La complémentarité des dispositifs à optimiser
Dans le cadre des discussions avec les pouvoirs publics sur la construction des nouvelles filières « REP », les représentants des collectivités n’ont de cesse de renvoyer à leurs responsabilités les producteurs et les distributeurs. Car les déchetteries ne sont pas censées être le lieu de collecte principal des déchets sous « REP ».

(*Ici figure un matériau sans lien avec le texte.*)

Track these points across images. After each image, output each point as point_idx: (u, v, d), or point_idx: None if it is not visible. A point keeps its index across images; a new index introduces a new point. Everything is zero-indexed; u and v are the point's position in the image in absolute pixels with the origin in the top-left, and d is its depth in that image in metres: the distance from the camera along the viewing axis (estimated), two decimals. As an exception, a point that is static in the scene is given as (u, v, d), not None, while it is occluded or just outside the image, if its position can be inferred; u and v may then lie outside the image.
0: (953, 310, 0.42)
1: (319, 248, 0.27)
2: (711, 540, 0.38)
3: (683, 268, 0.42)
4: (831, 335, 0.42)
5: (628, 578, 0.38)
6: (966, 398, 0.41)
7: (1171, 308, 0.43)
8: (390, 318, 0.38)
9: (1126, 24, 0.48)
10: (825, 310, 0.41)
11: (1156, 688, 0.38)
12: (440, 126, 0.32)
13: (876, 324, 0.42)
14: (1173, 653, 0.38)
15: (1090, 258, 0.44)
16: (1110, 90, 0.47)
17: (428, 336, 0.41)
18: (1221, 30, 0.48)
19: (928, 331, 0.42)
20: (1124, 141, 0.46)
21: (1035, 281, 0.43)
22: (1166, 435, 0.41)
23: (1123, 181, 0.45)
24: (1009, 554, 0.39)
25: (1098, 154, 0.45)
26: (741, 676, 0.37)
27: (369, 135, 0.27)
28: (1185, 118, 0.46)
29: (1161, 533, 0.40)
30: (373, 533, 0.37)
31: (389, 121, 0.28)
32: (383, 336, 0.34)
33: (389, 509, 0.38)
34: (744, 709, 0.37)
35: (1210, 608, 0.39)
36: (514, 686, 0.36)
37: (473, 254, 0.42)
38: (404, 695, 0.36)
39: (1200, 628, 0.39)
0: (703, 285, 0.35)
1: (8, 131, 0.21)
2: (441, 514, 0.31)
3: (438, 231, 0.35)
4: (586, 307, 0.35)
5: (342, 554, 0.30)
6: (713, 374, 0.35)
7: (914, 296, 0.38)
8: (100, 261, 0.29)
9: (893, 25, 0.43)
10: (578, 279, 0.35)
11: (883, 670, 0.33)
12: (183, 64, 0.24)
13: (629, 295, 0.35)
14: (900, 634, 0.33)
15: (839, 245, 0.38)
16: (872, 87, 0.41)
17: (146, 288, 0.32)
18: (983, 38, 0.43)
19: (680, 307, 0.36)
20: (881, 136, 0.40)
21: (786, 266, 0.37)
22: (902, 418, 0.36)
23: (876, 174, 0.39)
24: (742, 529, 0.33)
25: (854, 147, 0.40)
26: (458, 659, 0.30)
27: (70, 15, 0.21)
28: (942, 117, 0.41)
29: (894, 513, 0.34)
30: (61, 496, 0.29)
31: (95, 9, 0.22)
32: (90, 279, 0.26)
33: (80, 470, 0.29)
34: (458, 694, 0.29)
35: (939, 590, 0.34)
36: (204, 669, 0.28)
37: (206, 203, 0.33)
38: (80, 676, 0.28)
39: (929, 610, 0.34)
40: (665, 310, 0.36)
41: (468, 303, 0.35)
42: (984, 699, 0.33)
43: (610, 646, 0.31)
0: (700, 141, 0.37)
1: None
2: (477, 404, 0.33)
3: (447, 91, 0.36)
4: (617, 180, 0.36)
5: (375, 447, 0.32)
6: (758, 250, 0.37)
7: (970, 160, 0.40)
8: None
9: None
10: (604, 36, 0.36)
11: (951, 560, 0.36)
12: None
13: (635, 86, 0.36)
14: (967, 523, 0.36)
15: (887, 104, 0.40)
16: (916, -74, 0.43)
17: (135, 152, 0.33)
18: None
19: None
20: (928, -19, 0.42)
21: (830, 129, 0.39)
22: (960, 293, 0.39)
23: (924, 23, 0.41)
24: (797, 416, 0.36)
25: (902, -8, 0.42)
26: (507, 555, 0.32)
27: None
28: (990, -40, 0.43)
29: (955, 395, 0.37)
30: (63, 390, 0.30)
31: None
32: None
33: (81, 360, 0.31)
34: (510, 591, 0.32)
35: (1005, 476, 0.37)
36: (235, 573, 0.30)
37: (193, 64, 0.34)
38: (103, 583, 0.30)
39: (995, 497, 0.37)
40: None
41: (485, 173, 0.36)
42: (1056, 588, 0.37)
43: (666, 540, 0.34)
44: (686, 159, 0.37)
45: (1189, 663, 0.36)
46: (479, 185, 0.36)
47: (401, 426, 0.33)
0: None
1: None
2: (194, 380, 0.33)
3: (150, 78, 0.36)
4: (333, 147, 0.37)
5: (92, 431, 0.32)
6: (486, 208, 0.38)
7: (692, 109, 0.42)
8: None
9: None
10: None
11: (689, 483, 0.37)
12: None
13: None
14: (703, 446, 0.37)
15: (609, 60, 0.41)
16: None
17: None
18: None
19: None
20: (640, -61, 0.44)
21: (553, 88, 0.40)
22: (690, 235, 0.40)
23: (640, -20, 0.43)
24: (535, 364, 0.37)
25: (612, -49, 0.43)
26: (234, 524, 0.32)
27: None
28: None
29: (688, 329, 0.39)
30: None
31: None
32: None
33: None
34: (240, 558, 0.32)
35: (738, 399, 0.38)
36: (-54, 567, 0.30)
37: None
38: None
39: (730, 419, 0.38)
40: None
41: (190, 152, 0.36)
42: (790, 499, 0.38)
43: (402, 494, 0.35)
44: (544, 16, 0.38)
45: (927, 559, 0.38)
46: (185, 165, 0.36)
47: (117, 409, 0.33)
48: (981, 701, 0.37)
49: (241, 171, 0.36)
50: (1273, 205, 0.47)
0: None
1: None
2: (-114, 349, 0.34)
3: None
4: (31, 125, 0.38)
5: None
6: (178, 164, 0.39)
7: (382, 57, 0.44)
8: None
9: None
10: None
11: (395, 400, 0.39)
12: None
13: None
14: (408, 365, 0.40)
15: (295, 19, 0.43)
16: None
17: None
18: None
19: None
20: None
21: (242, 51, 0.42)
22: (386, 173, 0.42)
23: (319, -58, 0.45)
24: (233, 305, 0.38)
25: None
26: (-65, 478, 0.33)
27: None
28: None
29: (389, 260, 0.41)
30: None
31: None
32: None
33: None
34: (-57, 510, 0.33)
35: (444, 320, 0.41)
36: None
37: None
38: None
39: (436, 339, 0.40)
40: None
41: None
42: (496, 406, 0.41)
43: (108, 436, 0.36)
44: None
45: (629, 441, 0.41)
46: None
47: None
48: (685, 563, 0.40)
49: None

La mise en place de dispositifs efficaces de reprise des déchets par les distributeurs, en magasins et à l’occasion de commandes « en ligne », ainsi qu’un véritable maillage de points de collecte professionnels, pour la filière du secteur du bâtiment en particulier, sont indispensables. Le Centre national du recyclage (CNR) rappelle les fondamentaux : l’implication des collectivités dans ces systèmes « REP » relève du volontariat, alors que des obligations pèsent sur les producteurs, les distributeurs, les éco-organismes. « C’est simple, si la complémentarité des dispositifs de collecte n’est pas optimisée et que les collectivités ne se voient pas proposer des solutions “à tiroirs” qui soient viables, sur le plan financier et opérationnel [regroupement de flux, susbstitutions de bennes, etc.], cette fois, il ne faudra pas compter sur elles », prévient Bertrand Bohain, délégué général du CNR.